» EXERCISE DETAILS:
Nothing in the records may be left out or altered; reproduce them all exactly.

*** DATA TO PROCESS ***

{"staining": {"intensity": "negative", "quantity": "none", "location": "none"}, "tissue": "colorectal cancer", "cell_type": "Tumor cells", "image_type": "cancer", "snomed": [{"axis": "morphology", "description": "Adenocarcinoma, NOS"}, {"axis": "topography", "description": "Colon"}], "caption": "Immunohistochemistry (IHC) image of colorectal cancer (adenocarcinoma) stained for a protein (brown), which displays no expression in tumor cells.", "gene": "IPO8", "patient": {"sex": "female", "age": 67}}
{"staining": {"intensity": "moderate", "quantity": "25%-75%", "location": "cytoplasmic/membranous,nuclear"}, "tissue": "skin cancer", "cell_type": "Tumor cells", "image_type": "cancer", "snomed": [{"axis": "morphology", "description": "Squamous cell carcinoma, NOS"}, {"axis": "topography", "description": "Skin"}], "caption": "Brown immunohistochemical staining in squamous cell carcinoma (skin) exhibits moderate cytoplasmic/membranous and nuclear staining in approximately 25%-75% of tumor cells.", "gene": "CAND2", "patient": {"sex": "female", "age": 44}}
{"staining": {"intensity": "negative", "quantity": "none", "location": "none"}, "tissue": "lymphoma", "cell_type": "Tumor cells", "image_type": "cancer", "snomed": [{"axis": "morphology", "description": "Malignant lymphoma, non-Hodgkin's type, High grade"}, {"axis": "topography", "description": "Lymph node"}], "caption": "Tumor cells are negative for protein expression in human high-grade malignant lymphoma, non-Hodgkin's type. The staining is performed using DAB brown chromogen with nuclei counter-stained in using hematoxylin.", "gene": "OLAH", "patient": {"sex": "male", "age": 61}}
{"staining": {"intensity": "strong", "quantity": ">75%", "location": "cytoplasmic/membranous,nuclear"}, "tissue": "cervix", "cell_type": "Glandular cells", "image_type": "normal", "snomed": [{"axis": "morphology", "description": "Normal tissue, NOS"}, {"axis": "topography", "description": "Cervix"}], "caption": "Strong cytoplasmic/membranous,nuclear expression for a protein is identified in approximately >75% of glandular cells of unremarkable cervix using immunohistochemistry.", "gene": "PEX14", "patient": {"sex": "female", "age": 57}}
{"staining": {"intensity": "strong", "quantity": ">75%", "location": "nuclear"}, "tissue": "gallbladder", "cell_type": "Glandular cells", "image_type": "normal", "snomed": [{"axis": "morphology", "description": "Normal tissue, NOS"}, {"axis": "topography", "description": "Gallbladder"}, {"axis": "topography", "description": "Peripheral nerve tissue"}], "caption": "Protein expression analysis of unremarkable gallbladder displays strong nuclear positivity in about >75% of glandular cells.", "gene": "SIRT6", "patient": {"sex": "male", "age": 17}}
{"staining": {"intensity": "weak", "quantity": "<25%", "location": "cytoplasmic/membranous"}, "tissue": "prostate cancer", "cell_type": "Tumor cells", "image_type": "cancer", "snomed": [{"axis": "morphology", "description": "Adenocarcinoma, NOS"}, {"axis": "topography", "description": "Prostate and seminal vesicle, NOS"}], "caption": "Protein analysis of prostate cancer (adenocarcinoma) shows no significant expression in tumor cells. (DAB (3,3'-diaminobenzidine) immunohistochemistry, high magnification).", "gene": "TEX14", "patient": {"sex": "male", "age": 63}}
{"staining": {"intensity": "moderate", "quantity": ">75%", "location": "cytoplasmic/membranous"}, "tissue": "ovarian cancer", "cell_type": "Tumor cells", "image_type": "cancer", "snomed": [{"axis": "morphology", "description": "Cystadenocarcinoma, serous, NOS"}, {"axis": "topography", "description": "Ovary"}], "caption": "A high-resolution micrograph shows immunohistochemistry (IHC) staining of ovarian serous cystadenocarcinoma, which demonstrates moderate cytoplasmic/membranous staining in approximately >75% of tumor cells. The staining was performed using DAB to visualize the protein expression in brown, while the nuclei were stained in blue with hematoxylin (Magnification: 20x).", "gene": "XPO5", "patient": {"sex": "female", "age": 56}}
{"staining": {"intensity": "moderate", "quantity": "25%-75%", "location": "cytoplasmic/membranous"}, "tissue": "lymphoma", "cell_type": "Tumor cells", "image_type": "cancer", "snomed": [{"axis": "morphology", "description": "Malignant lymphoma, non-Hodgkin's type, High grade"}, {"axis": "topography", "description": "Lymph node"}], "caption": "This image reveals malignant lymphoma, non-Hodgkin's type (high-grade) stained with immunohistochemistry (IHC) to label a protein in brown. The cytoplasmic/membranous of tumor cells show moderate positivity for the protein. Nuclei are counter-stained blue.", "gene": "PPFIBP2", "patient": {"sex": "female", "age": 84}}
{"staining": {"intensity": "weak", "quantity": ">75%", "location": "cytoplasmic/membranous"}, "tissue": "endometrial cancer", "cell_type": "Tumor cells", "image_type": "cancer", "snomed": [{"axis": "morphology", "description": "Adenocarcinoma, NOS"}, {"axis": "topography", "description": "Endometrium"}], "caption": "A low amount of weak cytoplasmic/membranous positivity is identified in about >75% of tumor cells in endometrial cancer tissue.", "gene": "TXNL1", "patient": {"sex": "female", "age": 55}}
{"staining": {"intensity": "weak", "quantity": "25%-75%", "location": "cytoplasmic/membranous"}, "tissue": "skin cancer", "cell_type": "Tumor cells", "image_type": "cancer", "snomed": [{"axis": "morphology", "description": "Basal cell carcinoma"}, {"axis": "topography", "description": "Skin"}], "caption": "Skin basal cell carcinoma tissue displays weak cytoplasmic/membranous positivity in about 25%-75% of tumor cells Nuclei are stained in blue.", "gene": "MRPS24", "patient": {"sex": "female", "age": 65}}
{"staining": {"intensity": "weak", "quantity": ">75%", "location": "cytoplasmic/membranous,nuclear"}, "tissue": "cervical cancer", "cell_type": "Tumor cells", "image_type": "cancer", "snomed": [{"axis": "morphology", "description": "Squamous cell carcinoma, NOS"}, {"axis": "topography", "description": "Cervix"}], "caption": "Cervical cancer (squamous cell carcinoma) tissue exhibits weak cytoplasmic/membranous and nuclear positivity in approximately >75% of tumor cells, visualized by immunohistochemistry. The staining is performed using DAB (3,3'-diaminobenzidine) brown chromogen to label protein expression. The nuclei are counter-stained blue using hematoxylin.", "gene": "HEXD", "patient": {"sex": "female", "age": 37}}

*** End of DATA TO PROCESS ***

» ANSWER SECTION:
{"staining": {"intensity": "negative", "quantity": "none", "location": "none"}, "tissue": "colorectal cancer", "cell_type": "Tumor cells", "image_type": "cancer", "snomed": [{"axis": "morphology", "description": "Adenocarcinoma, NOS"}, {"axis": "topography", "description": "Colon"}], "caption": "Immunohistochemistry (IHC) image of colorectal cancer (adenocarcinoma) stained for a protein (brown), which displays no expression in tumor cells.", "gene": "IPO8", "patient": {"sex": "female", "age": 67}}
{"staining": {"intensity": "moderate", "quantity": "25%-75%", "location": "cytoplasmic/membranous,nuclear"}, "tissue": "skin cancer", "cell_type": "Tumor cells", "image_type": "cancer", "snomed": [{"axis": "morphology", "description": "Squamous cell carcinoma, NOS"}, {"axis": "topography", "description": "Skin"}], "caption": "Brown immunohistochemical staining in squamous cell carcinoma (skin) exhibits moderate cytoplasmic/membranous and nuclear staining in approximately 25%-75% of tumor cells.", "gene": "CAND2", "patient": {"sex": "female", "age": 44}}
{"staining": {"intensity": "negative", "quantity": "none", "location": "none"}, "tissue": "lymphoma", "cell_type": "Tumor cells", "image_type": "cancer", "snomed": [{"axis": "morphology", "description": "Malignant lymphoma, non-Hodgkin's type, High grade"}, {"axis": "topography", "description": "Lymph node"}], "caption": "Tumor cells are negative for protein expression in human high-grade malignant lymphoma, non-Hodgkin's type. The staining is performed using DAB brown chromogen with nuclei counter-stained in using hematoxylin.", "gene": "OLAH", "patient": {"sex": "male", "age": 61}}
{"staining": {"intensity": "strong", "quantity": ">75%", "location": "cytoplasmic/membranous,nuclear"}, "tissue": "cervix", "cell_type": "Glandular cells", "image_type": "normal", "snomed": [{"axis": "morphology", "description": "Normal tissue, NOS"}, {"axis": "topography", "description": "Cervix"}], "caption": "Strong cytoplasmic/membranous,nuclear expression for a protein is identified in approximately >75% of glandular cells of unremarkable cervix using immunohistochemistry.", "gene": "PEX14", "patient": {"sex": "female", "age": 57}}
{"staining": {"intensity": "strong", "quantity": ">75%", "location": "nuclear"}, "tissue": "gallbladder", "cell_type": "Glandular cells", "image_type": "normal", "snomed": [{"axis": "morphology", "description": "Normal tissue, NOS"}, {"axis": "topography", "description": "Gallbladder"}, {"axis": "topography", "description": "Peripheral nerve tissue"}], "caption": "Protein expression analysis of unremarkable gallbladder displays strong nuclear positivity in about >75% of glandular cells.", "gene": "SIRT6", "patient": {"sex": "male", "age": 17}}
{"staining": {"intensity": "weak", "quantity": "<25%", "location": "cytoplasmic/membranous"}, "tissue": "prostate cancer", "cell_type": "Tumor cells", "image_type": "cancer", "snomed": [{"axis": "morphology", "description": "Adenocarcinoma, NOS"}, {"axis": "topography", "description": "Prostate and seminal vesicle, NOS"}], "caption": "Protein analysis of prostate cancer (adenocarcinoma) shows no significant expression in tumor cells. (DAB (3,3'-diaminobenzidine) immunohistochemistry, high magnification).", "gene": "TEX14", "patient": {"sex": "male", "age": 63}}
{"staining": {"intensity": "moderate", "quantity": ">75%", "location": "cytoplasmic/membranous"}, "tissue": "ovarian cancer", "cell_type": "Tumor cells", "image_type": "cancer", "snomed": [{"axis": "morphology", "description": "Cystadenocarcinoma, serous, NOS"}, {"axis": "topography", "description": "Ovary"}], "caption": "A high-resolution micrograph shows immunohistochemistry (IHC) staining of ovarian serous cystadenocarcinoma, which demonstrates moderate cytoplasmic/membranous staining in approximately >75% of tumor cells. The staining was performed using DAB to visualize the protein expression in brown, while the nuclei were stained in blue with hematoxylin (Magnification: 20x).", "gene": "XPO5", "patient": {"sex": "female", "age": 56}}
{"staining": {"intensity": "moderate", "quantity": "25%-75%", "location": "cytoplasmic/membranous"}, "tissue": "lymphoma", "cell_type": "Tumor cells", "image_type": "cancer", "snomed": [{"axis": "morphology", "description": "Malignant lymphoma, non-Hodgkin's type, High grade"}, {"axis": "topography", "description": "Lymph node"}], "caption": "This image reveals malignant lymphoma, non-Hodgkin's type (high-grade) stained with immunohistochemistry (IHC) to label a protein in brown. The cytoplasmic/membranous of tumor cells show moderate positivity for the protein. Nuclei are counter-stained blue.", "gene": "PPFIBP2", "patient": {"sex": "female", "age": 84}}
{"staining": {"intensity": "weak", "quantity": ">75%", "location": "cytoplasmic/membranous"}, "tissue": "endometrial cancer", "cell_type": "Tumor cells", "image_type": "cancer", "snomed": [{"axis": "morphology", "description": "Adenocarcinoma, NOS"}, {"axis": "topography", "description": "Endometrium"}], "caption": "A low amount of weak cytoplasmic/membranous positivity is identified in about >75% of tumor cells in endometrial cancer tissue.", "gene": "TXNL1", "patient": {"sex": "female", "age": 55}}
{"staining": {"intensity": "weak", "quantity": "25%-75%", "location": "cytoplasmic/membranous"}, "tissue": "skin cancer", "cell_type": "Tumor cells", "image_type": "cancer", "snomed": [{"axis": "morphology", "description": "Basal cell carcinoma"}, {"axis": "topography", "description": "Skin"}], "caption": "Skin basal cell carcinoma tissue displays weak cytoplasmic/membranous positivity in about 25%-75% of tumor cells Nuclei are stained in blue.", "gene": "MRPS24", "patient": {"sex": "female", "age": 65}}
{"staining": {"intensity": "weak", "quantity": ">75%", "location": "cytoplasmic/membranous,nuclear"}, "tissue": "cervical cancer", "cell_type": "Tumor cells", "image_type": "cancer", "snomed": [{"axis": "morphology", "description": "Squamous cell carcinoma, NOS"}, {"axis": "topography", "description": "Cervix"}], "caption": "Cervical cancer (squamous cell carcinoma) tissue exhibits weak cytoplasmic/membranous and nuclear positivity in approximately >75% of tumor cells, visualized by immunohistochemistry. The staining is performed using DAB (3,3'-diaminobenzidine) brown chromogen to label protein expression. The nuclei are counter-stained blue using hematoxylin.", "gene": "HEXD", "patient": {"sex": "female", "age": 37}}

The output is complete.